Source information Block Start

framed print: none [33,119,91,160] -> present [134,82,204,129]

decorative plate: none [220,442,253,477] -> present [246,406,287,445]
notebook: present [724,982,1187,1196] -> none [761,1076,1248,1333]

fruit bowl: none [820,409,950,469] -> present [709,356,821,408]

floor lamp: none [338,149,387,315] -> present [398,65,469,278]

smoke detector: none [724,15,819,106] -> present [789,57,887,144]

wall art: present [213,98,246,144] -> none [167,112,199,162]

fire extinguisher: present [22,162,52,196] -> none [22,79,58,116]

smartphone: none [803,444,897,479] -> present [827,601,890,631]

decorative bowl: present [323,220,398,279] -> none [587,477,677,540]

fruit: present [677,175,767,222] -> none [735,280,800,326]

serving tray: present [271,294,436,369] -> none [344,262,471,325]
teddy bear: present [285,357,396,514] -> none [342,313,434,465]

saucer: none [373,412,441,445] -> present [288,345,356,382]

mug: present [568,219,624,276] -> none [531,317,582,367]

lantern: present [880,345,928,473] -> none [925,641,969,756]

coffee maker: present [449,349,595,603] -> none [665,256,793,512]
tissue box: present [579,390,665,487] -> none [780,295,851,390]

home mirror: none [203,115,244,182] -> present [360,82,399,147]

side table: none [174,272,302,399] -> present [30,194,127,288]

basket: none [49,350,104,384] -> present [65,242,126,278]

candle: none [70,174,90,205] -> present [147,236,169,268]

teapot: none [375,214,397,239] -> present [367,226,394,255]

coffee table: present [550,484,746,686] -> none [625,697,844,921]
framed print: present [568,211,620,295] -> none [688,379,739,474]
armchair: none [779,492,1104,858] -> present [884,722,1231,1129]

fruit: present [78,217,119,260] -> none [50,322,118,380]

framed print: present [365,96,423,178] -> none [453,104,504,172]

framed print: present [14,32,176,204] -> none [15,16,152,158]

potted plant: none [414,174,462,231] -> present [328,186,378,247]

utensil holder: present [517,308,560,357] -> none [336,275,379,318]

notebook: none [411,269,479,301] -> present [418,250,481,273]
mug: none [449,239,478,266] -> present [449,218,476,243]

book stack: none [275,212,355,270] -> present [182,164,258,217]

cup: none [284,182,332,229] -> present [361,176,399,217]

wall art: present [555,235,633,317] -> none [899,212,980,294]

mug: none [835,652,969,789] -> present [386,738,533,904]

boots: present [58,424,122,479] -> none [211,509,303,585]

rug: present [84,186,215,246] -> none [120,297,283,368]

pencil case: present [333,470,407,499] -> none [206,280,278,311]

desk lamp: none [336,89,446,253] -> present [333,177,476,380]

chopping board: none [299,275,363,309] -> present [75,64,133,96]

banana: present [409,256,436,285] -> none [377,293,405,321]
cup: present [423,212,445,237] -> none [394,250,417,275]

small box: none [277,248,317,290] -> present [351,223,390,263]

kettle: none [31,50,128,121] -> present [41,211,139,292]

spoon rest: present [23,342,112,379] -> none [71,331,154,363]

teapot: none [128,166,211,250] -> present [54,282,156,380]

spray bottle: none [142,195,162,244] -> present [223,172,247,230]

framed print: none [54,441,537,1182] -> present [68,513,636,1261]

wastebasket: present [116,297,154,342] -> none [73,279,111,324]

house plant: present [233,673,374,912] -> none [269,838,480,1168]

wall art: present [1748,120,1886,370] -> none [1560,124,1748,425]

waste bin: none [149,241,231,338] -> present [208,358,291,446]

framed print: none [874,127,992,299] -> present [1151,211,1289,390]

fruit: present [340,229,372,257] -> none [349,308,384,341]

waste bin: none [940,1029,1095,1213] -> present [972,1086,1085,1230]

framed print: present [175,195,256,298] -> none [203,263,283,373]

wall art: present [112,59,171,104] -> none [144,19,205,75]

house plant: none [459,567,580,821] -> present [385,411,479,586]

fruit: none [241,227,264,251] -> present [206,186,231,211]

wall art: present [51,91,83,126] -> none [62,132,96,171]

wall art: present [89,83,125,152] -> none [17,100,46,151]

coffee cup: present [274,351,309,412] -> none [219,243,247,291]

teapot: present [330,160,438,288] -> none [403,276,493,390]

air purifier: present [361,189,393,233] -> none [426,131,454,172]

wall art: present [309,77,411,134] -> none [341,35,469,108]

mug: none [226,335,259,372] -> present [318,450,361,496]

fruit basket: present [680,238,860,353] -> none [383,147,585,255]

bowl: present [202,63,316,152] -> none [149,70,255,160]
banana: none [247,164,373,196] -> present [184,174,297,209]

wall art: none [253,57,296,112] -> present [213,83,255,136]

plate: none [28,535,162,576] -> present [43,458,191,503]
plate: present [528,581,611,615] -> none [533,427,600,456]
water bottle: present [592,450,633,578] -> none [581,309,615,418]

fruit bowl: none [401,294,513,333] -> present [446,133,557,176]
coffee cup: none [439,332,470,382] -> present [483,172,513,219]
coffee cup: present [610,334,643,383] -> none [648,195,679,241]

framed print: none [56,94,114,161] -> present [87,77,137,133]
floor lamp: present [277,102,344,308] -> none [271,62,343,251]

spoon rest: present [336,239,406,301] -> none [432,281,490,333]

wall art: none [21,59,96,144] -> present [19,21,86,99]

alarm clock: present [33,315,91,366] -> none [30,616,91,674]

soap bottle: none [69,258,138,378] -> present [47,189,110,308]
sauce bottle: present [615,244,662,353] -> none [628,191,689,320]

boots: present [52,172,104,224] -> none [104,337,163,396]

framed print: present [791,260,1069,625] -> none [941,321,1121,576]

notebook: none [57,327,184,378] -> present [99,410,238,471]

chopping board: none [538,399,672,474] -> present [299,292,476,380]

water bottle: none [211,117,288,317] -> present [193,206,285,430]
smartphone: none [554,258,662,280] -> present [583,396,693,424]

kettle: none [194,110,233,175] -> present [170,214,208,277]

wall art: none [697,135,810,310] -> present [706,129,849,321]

Source information Block End

Copy the lines of the data above exactly as written, beginning with the line containing "water bottle: present" and ending with the line containing "notebook: none [57,327,184,378]", and leave out all other lines.

water bottle: present [592,450,633,578] -> none [581,309,615,418]

fruit bowl: none [401,294,513,333] -> present [446,133,557,176]
coffee cup: none [439,332,470,382] -> present [483,172,513,219]
coffee cup: present [610,334,643,383] -> none [648,195,679,241]

framed print: none [56,94,114,161] -> present [87,77,137,133]
floor lamp: present [277,102,344,308] -> none [271,62,343,251]

spoon rest: present [336,239,406,301] -> none [432,281,490,333]

wall art: none [21,59,96,144] -> present [19,21,86,99]

alarm clock: present [33,315,91,366] -> none [30,616,91,674]

soap bottle: none [69,258,138,378] -> present [47,189,110,308]
sauce bottle: present [615,244,662,353] -> none [628,191,689,320]

boots: present [52,172,104,224] -> none [104,337,163,396]

framed print: present [791,260,1069,625] -> none [941,321,1121,576]

notebook: none [57,327,184,378] -> present [99,410,238,471]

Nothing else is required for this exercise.